Ante hechos consumados se pueden adoptar medidas admitidas y consensuadas por los organismos internacionales. Esto que suena tan bien, la realidad ha demostrado a lo largo de los años que no surte efectos. Cuando se creó ese organismo tan modélico y bien intencionado llamado ONU, y su  Consejo General con el sibilino derecho de veto de los “cinco magníficos” (EE.UU., Rusia, China, Reino Unido y Francia), nació provisto de la oportuna herramienta de inutilidad. Todas las confrontaciones modernas vienen revestidas de una poderosa razón  económica en peligro y, observando el credo político de esas cinco potencias, es imposible que puedan coincidir en sus intereses. Nunca. Hasta en algo tan peligroso como la disuasión nuclear, todos huyen de aparecer en posición desfavorable. Por todo ello, cuando la gravedad de los hechos es tan evidente, es inútil perder tiempo en reuniones del Consejo de Seguridad, porque siempre asomará uno o varios vetos. Hasta ahora, siempre ha sido así.

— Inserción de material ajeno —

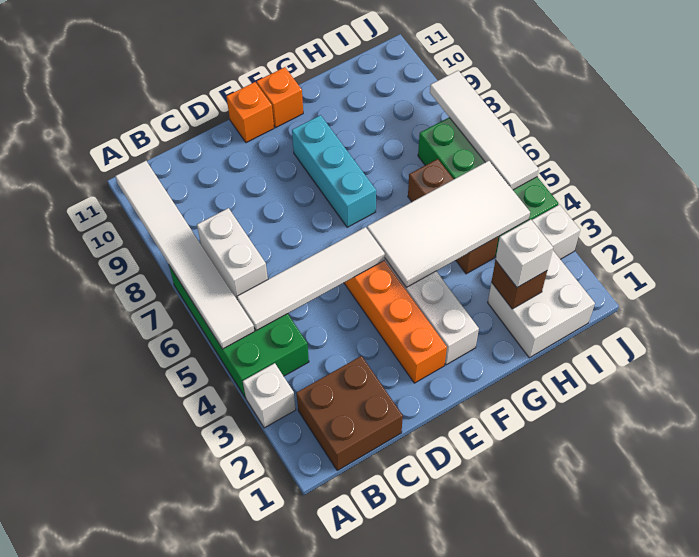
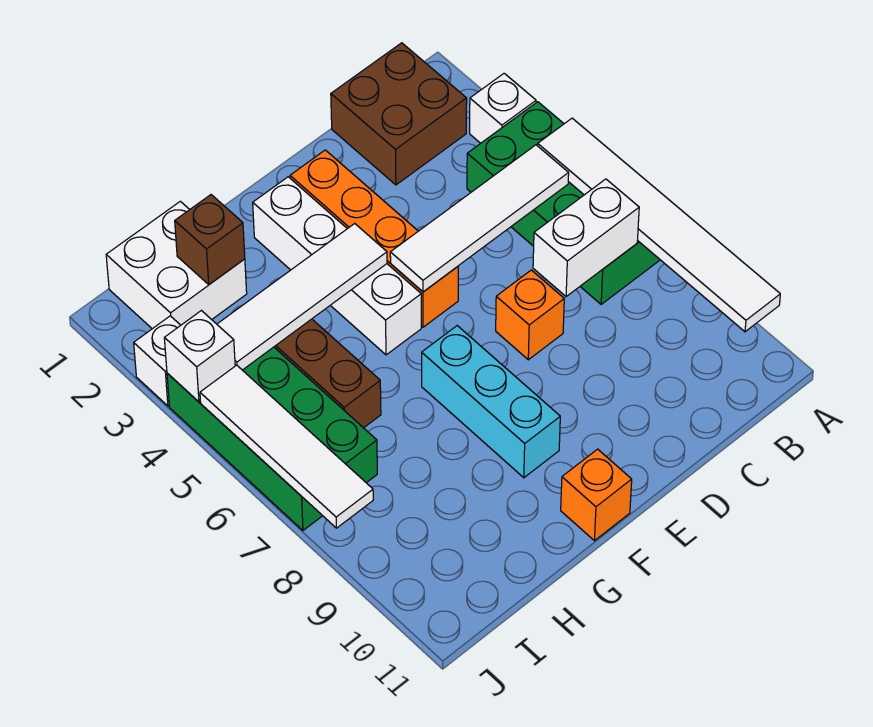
white 1x2 brick [197,208,268,299] -> white 1x2 brick turned to [533,179,639,297]
orange 1x1 brick [226,82,274,143] -> orange 1x1 brick moved to [496,270,564,360]
white 2x4 tile [367,161,530,287] -> white 1x4 tile [217,224,387,370]
white 1x1 brick [496,220,553,287] -> white 1x1 brick moved to [164,311,235,402]

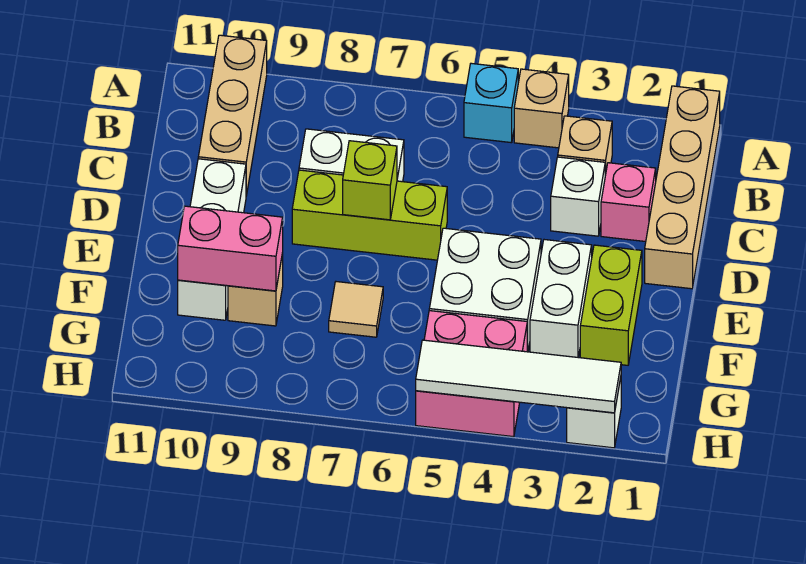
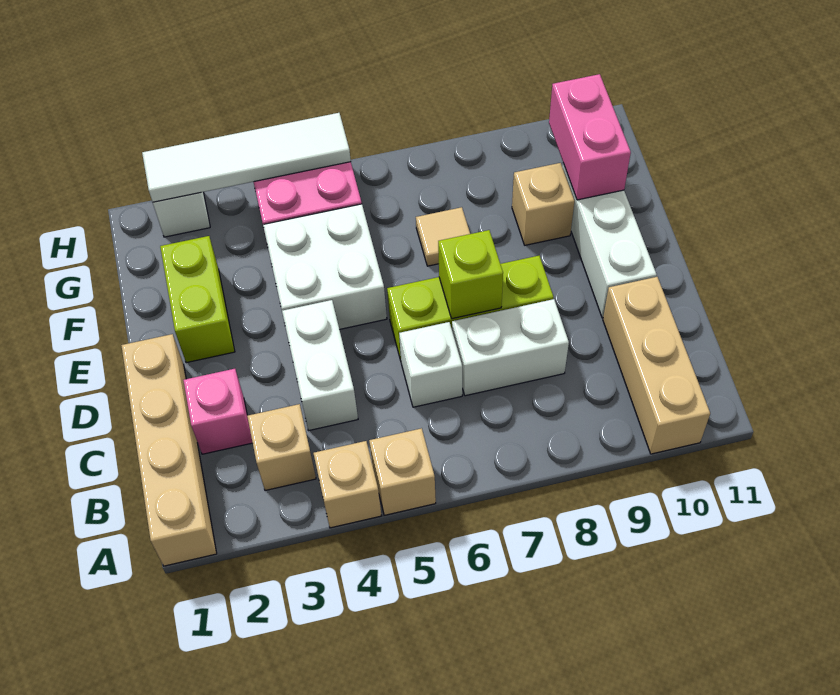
cyan 1x1 brick [464,63,518,143] -> tan 1x1 brick [369,428,436,515]
white 1x1 brick [551,157,605,236] -> white 1x1 brick moved to [399,322,462,407]
white 1x2 brick [530,240,592,357] -> white 1x2 brick moved to [282,300,358,431]
pink 1x2 brick [178,206,283,291] -> pink 1x2 brick turned to [549,74,631,200]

Si se atropella gravemente el derecho de gentes, provocando terribles masacres, y nadie se da por aludido, corremos peligro de acabar con la humanidad.  El ataque a Siria del sábado pasado se hizo sin reunión previa del Consejo -aunque todo el mundo lo sabía-  No es la primera vez que Al Asad emplea armas químicas para aniquilar a la población civil, como tampoco es la primera vez que aparecen fosas comunes tras la ocupación de territorios rebeldes. Rusia nunca autorizaría un ataque a Siria, entre otras razones,  porque tiene allí abundantes tropas y armas. Desconozco si las imágenes que hemos visto de mayores y niños atacados con productos químicos son reales o falsificadas, y puede que nunca lo sepamos; pero eso no es razón suficiente para dejar al tirano que atente una y otra vez contra personal indefenso e inocente. Alguien debe tomar la iniciativa, porque aquí no vale tampoco el diálogo -sencillamente porque nadie lo busca- Sí se contó con la aquiescencia de la OTAN y la participación de alguno de sus países. De todas formas, no debemos exagerar la nota porque unos se han cuidado muy mucho de fallar ni un milímetro, para evitar daños colaterales, y otros han procurado ponerse a buen recaudo para no verse salpicados. Tampoco existen sorpresas a la hora de comprobar la relación de condenas al ataque. Son los de siempre. Los que nunca han condenado las barbaridades del bando contrario –que, en este caso, es el de muchos de ellos.